When it comes to Parmesan cheese, many people wonder whether it is made from cow’s milk or sheep’s milk. Let’s explore the origin of this beloved cheese and find out which animal plays a role in its production.

The History of Parmesan Cheese

Parmesan cheese, also known as Parmigiano Reggiano, has a rich history that dates back over 800 years. It originated in the Emilia-Romagna region of Italy and is one of the most famous and highly regarded cheeses in the world.

The Production Process

To make Parmesan cheese, fresh milk is used. Traditionally, cow’s milk has been the primary source for this cheese. The high-quality cow’s milk from local farms is collected and carefully processed to create the distinctive flavor and texture that Parmesan is known for.

However, there are also versions of Parmesan cheese that are made using sheep’s milk. This variation is known as Pecorino Romano, which has a slightly different taste compared to its cow’s milk counterpart.

Parmesan vs. Pecorino Romano


  • Made from cow’s milk
  • Hard texture
  • Nutty and savory flavor
  • Aged for at least 12 months
  • Used in various dishes like pasta, risotto, and salads

Pecorino Romano:

  • Made from sheep’s milk
  • Firm texture
  • Salty and sharp flavor
  • Aged for at least 8 months
  • Often grated over pasta dishes and soups

The Authentic Parmigiano Reggiano

It is important to note that the authentic Parmigiano Reggiano cheese is made exclusively from cow’s milk. The strict regulations and guidelines set by the Consorzio del Formaggio Parmigiano Reggiano ensure that only the highest quality cow’s milk can be used.
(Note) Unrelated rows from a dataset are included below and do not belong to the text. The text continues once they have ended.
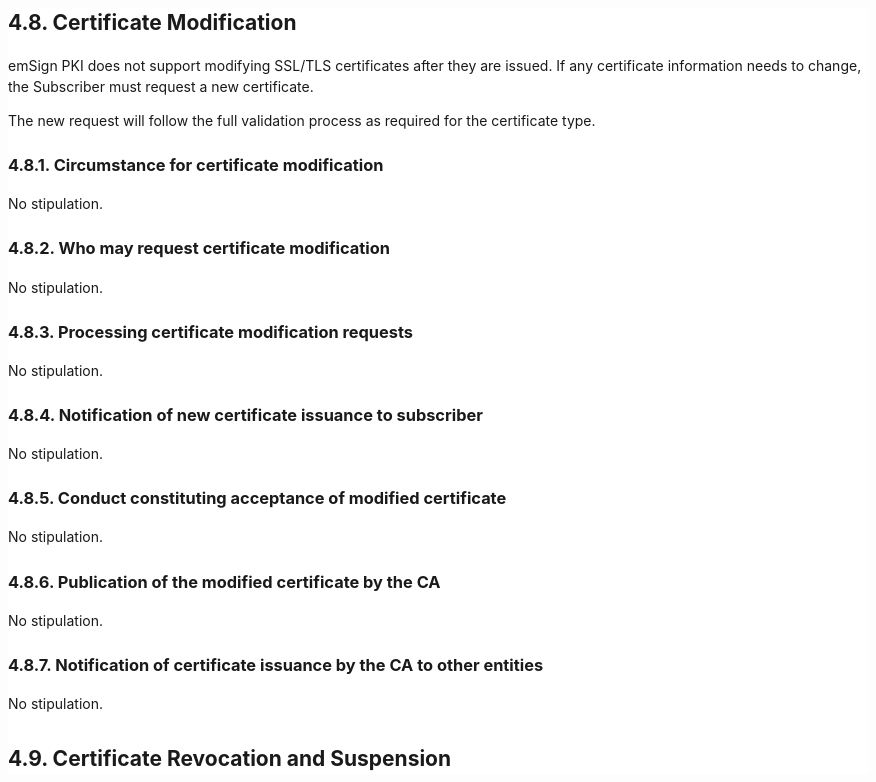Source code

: ## 4.8. Certificate Modification 

emSign PKI does not support modifying SSL/TLS certificates after they are issued. If any certificate information needs to change, the Subscriber must request a new certificate.

The new request will follow the full validation process as required for the certificate type.

<a id="circumstance-for-certificate-modification"></a>

### 4.8.1. Circumstance for certificate modification 

No stipulation.

<a id="who-may-request-certificate-modification"></a>

### 4.8.2. Who may request certificate modification 

No stipulation.

<a id="processing-certificate-modification-requests"></a>

### 4.8.3. Processing certificate modification requests 

No stipulation.

<a id="notification-of-new-certificate-issuance-to-subscriber"></a>

### 4.8.4. Notification of new certificate issuance to subscriber 

No stipulation.

<a id="conduct-constituting-acceptance-of-modified-certificate"></a>

### 4.8.5. Conduct constituting acceptance of modified certificate 

No stipulation.

<a id="publication-of-the-modified-certificate-by-the-ca"></a>

### 4.8.6. Publication of the modified certificate by the CA 

No stipulation.

<a id="notification-of-certificate-issuance-by-the-ca-to-other-entities"></a>

### 4.8.7. Notification of certificate issuance by the CA to other entities 

No stipulation.

<a id="certificate-revocation-and-suspension"></a>

## 4.9. Certificate Revocation and Suspension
In conclusion, while Parmesan cheese is traditionally made from cow’s milk, there is also a variation called Pecorino Romano that uses sheep’s milk. Both cheeses have their unique characteristics and are cherished by cheese lovers worldwide. So, whether you prefer the nutty flavor of Parmesan or the sharpness of Pecorino Romano, you can enjoy the distinct taste of these delicious cheeses.